**Prompt:**
Each entry in the listing below should be restated word for word.

**Record extracts:**
-----
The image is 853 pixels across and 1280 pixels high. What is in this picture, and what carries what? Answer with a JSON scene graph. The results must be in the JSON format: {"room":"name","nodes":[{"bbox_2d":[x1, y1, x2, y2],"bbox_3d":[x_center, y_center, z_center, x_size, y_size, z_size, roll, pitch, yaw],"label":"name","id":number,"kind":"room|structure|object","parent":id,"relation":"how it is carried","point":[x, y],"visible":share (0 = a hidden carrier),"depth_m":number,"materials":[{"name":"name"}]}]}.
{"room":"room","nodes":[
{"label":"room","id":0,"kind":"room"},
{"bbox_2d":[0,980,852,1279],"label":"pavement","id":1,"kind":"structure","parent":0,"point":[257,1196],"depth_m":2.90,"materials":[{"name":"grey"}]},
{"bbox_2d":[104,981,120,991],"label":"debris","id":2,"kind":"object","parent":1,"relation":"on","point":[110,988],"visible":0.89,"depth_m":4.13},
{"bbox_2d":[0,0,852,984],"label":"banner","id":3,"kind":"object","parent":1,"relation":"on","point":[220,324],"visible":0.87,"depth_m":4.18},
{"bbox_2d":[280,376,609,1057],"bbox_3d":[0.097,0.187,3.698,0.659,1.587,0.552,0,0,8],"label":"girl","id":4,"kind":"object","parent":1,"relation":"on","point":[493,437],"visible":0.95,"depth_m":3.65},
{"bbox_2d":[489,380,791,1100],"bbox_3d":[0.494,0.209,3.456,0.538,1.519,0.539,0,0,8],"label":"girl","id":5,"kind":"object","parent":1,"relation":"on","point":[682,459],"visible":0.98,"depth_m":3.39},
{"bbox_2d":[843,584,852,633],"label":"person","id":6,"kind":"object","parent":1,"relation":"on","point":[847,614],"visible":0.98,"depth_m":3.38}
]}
-----
**Written answer:**
The image is 853 pixels across and 1280 pixels high. What is in this picture, and what carries what? Answer with a JSON scene graph. The results must be in the JSON format: {"room":"name","nodes":[{"bbox_2d":[x1, y1, x2, y2],"bbox_3d":[x_center, y_center, z_center, x_size, y_size, z_size, roll, pitch, yaw],"label":"name","id":number,"kind":"room|structure|object","parent":id,"relation":"how it is carried","point":[x, y],"visible":share (0 = a hidden carrier),"depth_m":number,"materials":[{"name":"name"}]}]}.
{"room":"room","nodes":[
{"label":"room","id":0,"kind":"room"},
{"bbox_2d":[0,980,852,1279],"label":"pavement","id":1,"kind":"structure","parent":0,"point":[257,1196],"depth_m":2.90,"materials":[{"name":"grey"}]},
{"bbox_2d":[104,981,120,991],"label":"debris","id":2,"kind":"object","parent":1,"relation":"on","point":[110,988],"visible":0.89,"depth_m":4.13},
{"bbox_2d":[0,0,852,984],"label":"banner","id":3,"kind":"object","parent":1,"relation":"on","point":[220,324],"visible":0.87,"depth_m":4.18},
{"bbox_2d":[280,376,609,1057],"bbox_3d":[0.097,0.187,3.698,0.659,1.587,0.552,0,0,8],"label":"girl","id":4,"kind":"object","parent":1,"relation":"on","point":[493,437],"visible":0.95,"depth_m":3.65},
{"bbox_2d":[489,380,791,1100],"bbox_3d":[0.494,0.209,3.456,0.538,1.519,0.539,0,0,8],"label":"girl","id":5,"kind":"object","parent":1,"relation":"on","point":[682,459],"visible":0.98,"depth_m":3.39},
{"bbox_2d":[843,584,852,633],"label":"person","id":6,"kind":"object","parent":1,"relation":"on","point":[847,614],"visible":0.98,"depth_m":3.38}
]}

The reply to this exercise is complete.